As to the first question, the history of arms control strongly suggests that perfection is out of reach. Agreements to reduce or eliminate arms, whether nuclear or conventional, are not the same as legal contracts enforceable in court. The devil is in the details, and the wiggle room is invariably substantial. That said, the opportunity for both the US and Iran to significantly delay, if not end, Iran’s nuclear-weapon potential in exchange for an end to American (and perhaps later, UN) sanctions, immediately or in stages, is far more attractive than a confrontation that might lead to war. Right-wing hawks provide the best reason for reaching an imperfect deal: They are ready to bomb Iran’s nuclear sites, with Israel’s help, and bring on a Middle East catastrophe. This must not happen.

On the second question, the letter writers argue that the agreement as currently composed does not prevent Iran from acquiring nuclear weapons once the 10-15 year period lapses. Omitted from this otherwise correct statement is the salience of what happens in US-Iran relations during those 10-15 years. If relations move toward normalization in that time — economic ties are restored, cooperation on common regional issues such as ISIS is achieved, quiet diplomacy leads to the two countries’ embassies reopening — Iran would have no incentive to go nuclear and every incentive for deeper engagement. Of course if relations do not improve because of cheating or continued friction on one or another Middle East issue, we will be back to square one and a tense situation similar to that between the US and North Korea. That’s the challenge, and the proper context for evaluation.
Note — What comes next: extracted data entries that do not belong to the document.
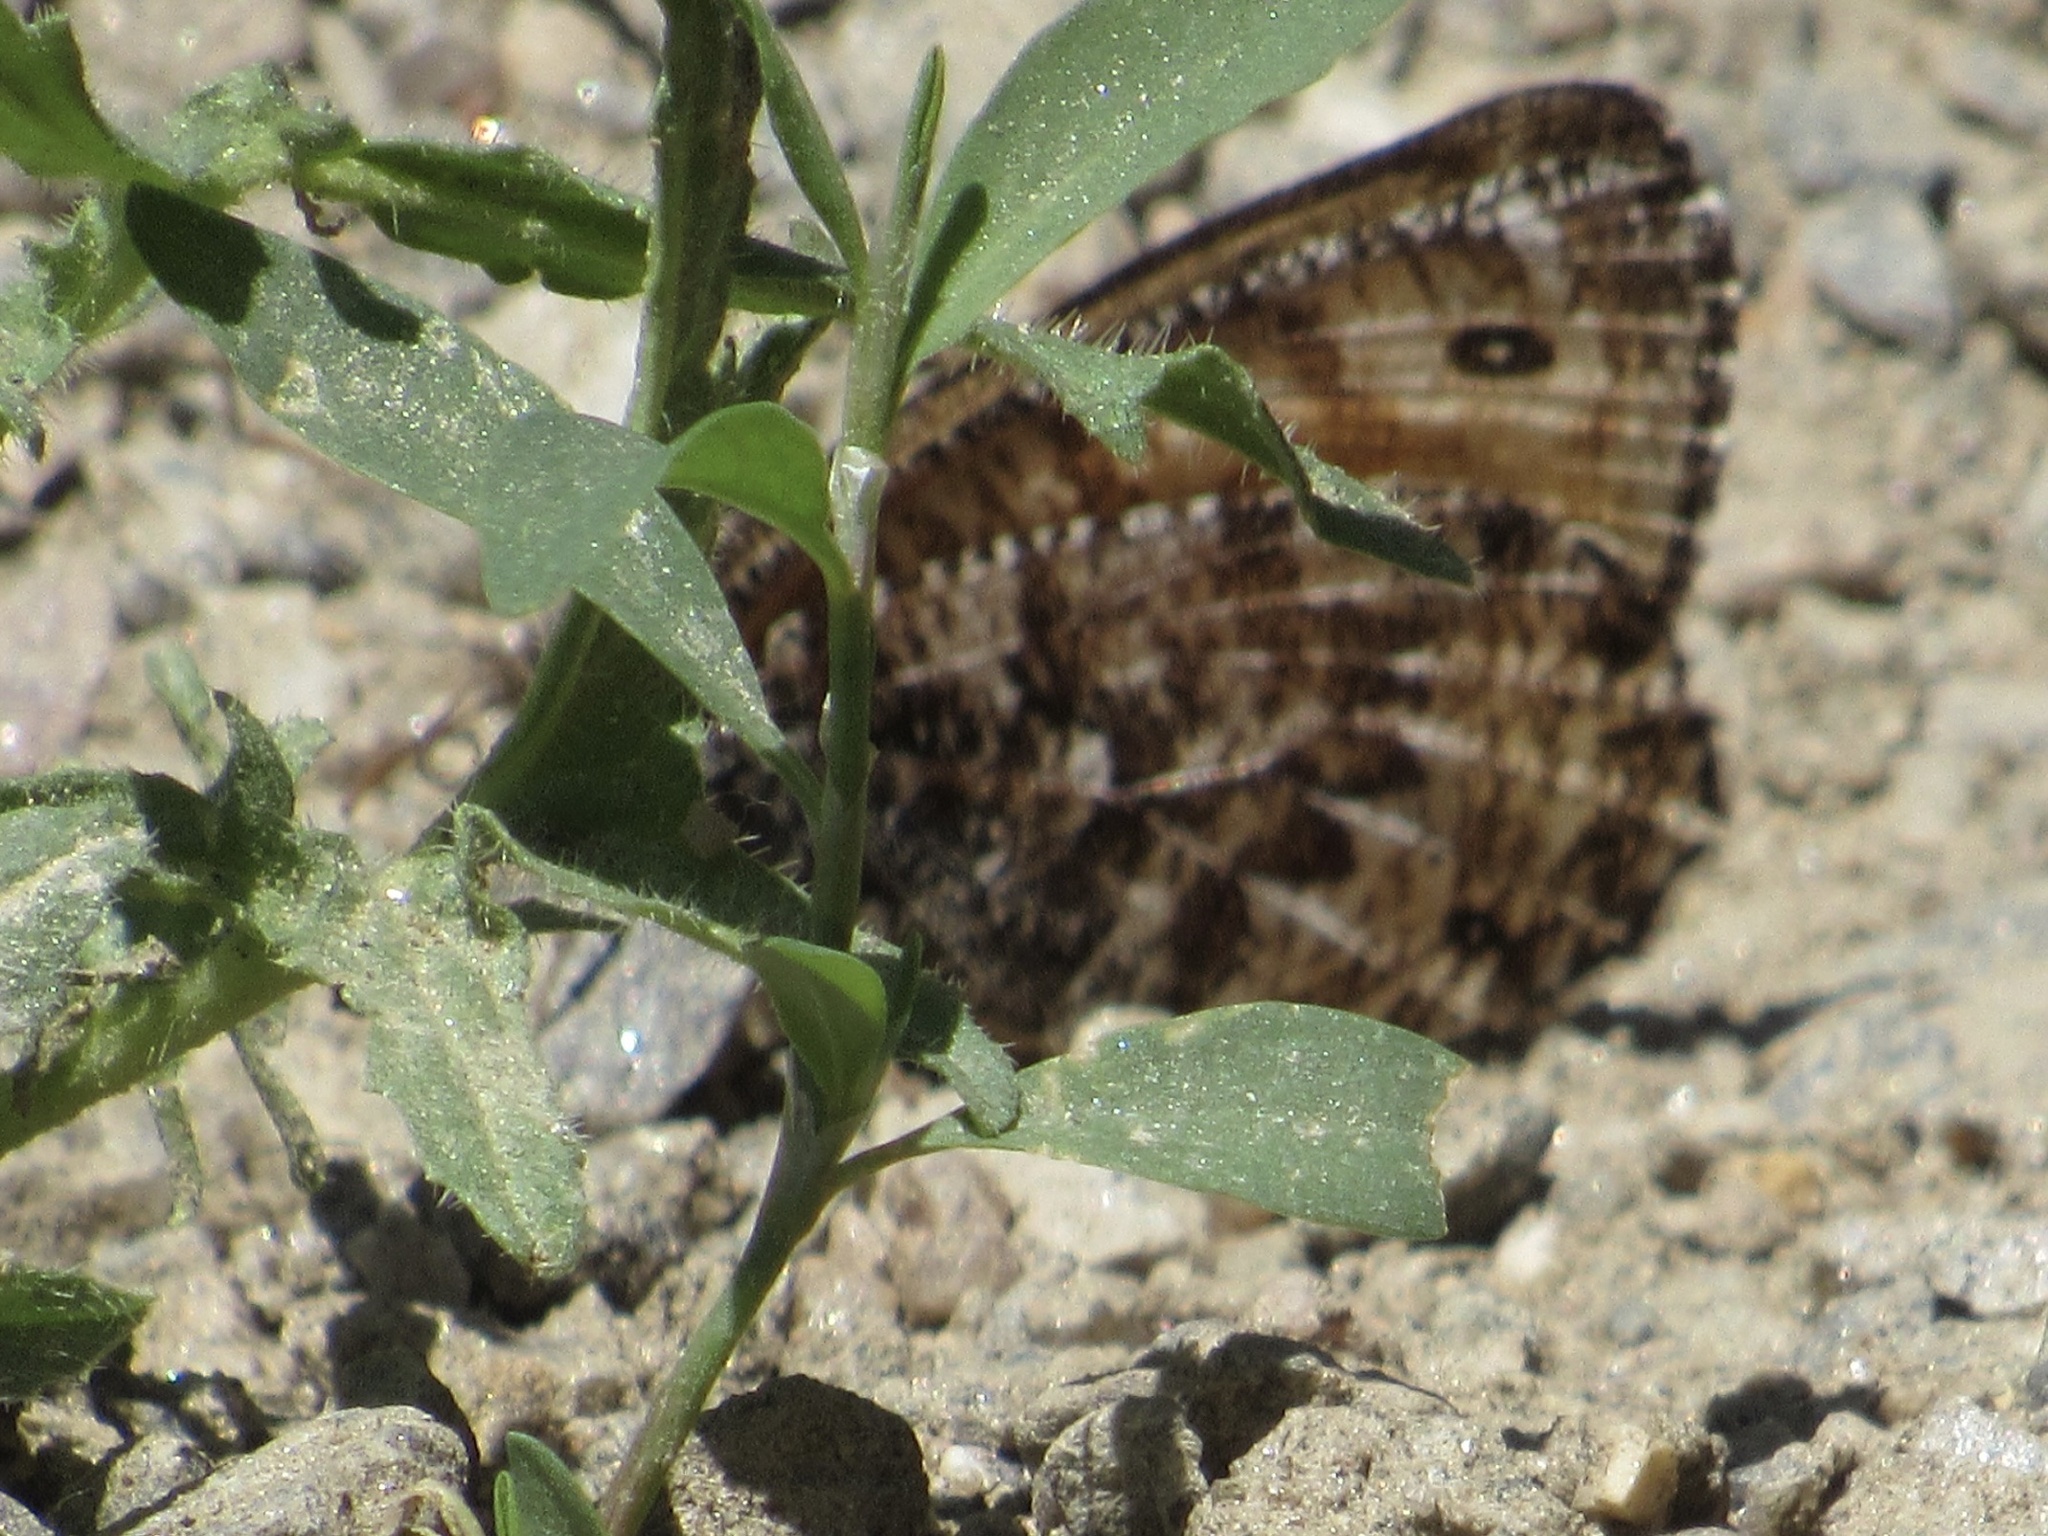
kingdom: Animalia
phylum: Arthropoda
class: Insecta
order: Lepidoptera
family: Nymphalidae
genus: Oeneis
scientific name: Oeneis chryxus
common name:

Why presume the worst, as critics of the nuclear agreement constantly do? The nuclear agreement should be thought of as an opening wedge to improved relations, not a warning to Iran to “comply or die.” Why not consider the agreement the foundation of trust building? Why not create a positive road map for normalizing US-Iran relations? US diplomacy should operate on a good-faith model, at least until there is reason to conclude otherwise.

Mel Gurtov, syndicated by PeaceVoice, is Professor Emeritus of Political Science at Portland State University, Editor-in-Chief of Asian Perspective, and blogs at In the Human Interest.